Spotting the Early Signs of Alzheimer’s Disease

Is It Alzheimer’s?

How do you tell the difference between typical memory loss and early signs of Alzheimer’s disease? To get started answering that question, take a look at the guideline below from the National Institute on Aging (NIA) to recognize some of the early signs of Alzheimer’s:

  • Is it hard to remember things?
  • Do you ask the same questions over and over?
  • Do you have trouble paying the bills or with simple math problems?
  • Do you get lost in locations you know well?
  • Do you lose items or put them in unusual places?

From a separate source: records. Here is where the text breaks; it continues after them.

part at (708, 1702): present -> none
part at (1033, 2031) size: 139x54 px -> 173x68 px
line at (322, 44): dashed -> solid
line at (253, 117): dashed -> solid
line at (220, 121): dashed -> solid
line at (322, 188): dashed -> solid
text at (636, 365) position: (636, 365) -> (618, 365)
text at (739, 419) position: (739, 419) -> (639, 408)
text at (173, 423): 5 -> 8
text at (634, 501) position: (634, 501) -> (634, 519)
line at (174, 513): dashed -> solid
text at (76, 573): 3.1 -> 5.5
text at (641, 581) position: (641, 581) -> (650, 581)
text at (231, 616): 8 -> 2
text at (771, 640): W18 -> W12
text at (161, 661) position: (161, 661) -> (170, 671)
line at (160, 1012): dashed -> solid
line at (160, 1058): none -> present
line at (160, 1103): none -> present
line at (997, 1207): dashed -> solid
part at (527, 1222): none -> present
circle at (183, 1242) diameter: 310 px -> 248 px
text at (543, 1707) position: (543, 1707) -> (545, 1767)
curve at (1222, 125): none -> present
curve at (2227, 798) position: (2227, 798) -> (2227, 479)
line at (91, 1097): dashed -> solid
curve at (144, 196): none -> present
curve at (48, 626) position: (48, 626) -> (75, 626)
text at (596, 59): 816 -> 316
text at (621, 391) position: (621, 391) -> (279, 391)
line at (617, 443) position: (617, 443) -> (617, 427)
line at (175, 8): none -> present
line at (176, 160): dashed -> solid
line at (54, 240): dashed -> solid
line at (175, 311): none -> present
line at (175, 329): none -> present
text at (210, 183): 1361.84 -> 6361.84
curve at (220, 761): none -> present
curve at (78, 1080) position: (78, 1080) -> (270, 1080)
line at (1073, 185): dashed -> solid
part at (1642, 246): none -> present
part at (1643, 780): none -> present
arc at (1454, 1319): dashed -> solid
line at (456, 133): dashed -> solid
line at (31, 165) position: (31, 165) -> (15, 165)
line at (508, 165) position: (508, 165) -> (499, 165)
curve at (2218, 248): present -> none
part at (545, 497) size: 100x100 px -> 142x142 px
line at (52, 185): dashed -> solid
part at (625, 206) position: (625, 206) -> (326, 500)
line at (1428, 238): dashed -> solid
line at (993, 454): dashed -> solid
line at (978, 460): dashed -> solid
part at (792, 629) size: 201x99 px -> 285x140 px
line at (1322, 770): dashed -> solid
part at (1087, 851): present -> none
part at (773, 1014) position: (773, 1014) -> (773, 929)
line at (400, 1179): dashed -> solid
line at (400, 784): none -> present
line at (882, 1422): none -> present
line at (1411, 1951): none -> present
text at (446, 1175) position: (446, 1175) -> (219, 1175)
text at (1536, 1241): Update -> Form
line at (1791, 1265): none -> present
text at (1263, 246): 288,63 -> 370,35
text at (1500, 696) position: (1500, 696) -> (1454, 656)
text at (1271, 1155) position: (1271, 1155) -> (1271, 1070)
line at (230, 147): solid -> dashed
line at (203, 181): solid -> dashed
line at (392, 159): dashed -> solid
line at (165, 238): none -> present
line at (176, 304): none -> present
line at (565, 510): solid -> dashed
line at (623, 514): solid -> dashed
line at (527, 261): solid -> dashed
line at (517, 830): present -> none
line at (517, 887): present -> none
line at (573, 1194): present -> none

Of course, as we age, we all occasionally misplace the house keys or forget the name of our neighbor. Those kinds of memory lapses are not surprising in older adults. But if answered yes to any of the above questions, you should consider seeing a doctor.

 How the doctor can help

 A checkup for memory loss may include:

  • A medical history that includes all your prescription and over-the-counter medications
  • Understanding you well you function on everyday activities, like shopping, paying bills and driving
  • Examining how you do on memory, problem-solving, language and counting problems
  • Medical tests, including blood and urine
  • A brain scan, which can rule out other possible causes

 Of course, there’s no cure for Alzheimer’ but that doesn’t mean there’s no help. Doctors manage the disease through the use of support groups, physical and mental activities and medications.

 Alzheimer’s disease and normal aging: a comparison

Alzheimer’s

Normal aging

Frequently making poor decisions

Making poor decisions every once in a while

Difficulty handling monthly bills

Sometimes forgetting a payment

Losing track of the day or time of year

Occasionally forgetting what day it is

Having a hard time talking to others

Sometimes forgetting the right word

Frequently losing items or putting them in odd locations

Losing items from time to time

Can you improve your memory? Yes!

Some memory problems can be helped. Try these activities:

  • Physical activity is a great way to improve overall health, including your memory. That’s because exercise improves blood flow to the brain. Aim for 30 minutes every day. To make it more fun, invite a friend.
  • Speaking of friends: while Facebook is a wonderful way to stay in touch with people, it’s also important to get together with others.
  • Try a new hobby, such joining a book club, Sudoku, crossword puzzles or dancing.
  • Control your stress. While it’s easier said than done, stress produces a hormone called cortisol, which has been linked to short-term memory loss in older adults.

It’s not always Alzheimer’s

If you’re having trouble remember things, that doesn’t mean it’s Alzheimer’s. Memory loss can also be caused by medication side effects, vitamin B12 deficiency, tumors, infections or blood clots in the brain and other reasons. Reach out to your doctor if you’re concerned about your memory. And if you haven’t had your annual wellness exam, this might be a good time to schedule it.